__About this exercise__.
Print, word for word, the line containing "is **2502 S" and all lines beneath it to the end of the entries below. Pictures do not belong in the copy.
START Material to process
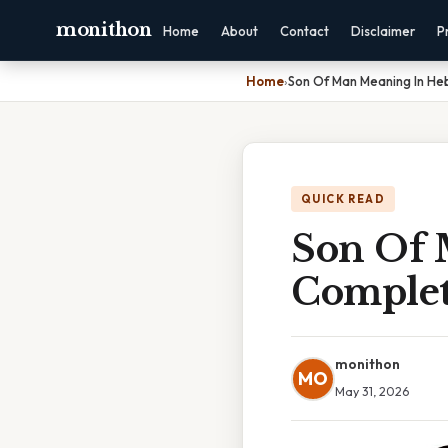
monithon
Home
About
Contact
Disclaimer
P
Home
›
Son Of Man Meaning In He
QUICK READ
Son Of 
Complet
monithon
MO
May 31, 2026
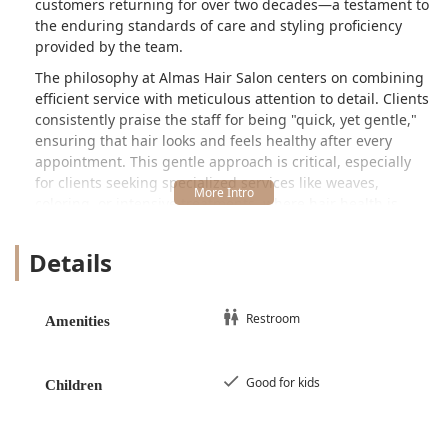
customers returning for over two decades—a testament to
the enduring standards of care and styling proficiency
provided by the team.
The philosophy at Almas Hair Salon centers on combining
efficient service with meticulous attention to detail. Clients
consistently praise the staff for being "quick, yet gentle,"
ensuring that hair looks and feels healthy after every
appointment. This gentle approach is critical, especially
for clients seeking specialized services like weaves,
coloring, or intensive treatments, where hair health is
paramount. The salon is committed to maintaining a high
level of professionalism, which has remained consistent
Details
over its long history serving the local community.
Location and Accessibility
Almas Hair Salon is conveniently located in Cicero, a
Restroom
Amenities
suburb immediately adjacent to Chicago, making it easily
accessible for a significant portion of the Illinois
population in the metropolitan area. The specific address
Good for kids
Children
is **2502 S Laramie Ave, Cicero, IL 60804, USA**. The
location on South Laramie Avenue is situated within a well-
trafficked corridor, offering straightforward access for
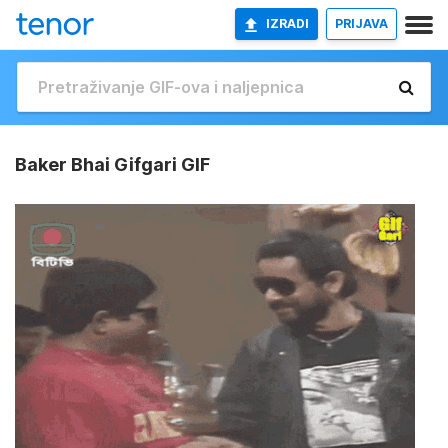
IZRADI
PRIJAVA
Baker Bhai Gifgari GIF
END Material to process
__Finished task__.
is **2502 S Laramie Ave, Cicero, IL 60804, USA**. The
location on South Laramie Avenue is situated within a well-
trafficked corridor, offering straightforward access for
IZRADI
PRIJAVA
Baker Bhai Gifgari GIF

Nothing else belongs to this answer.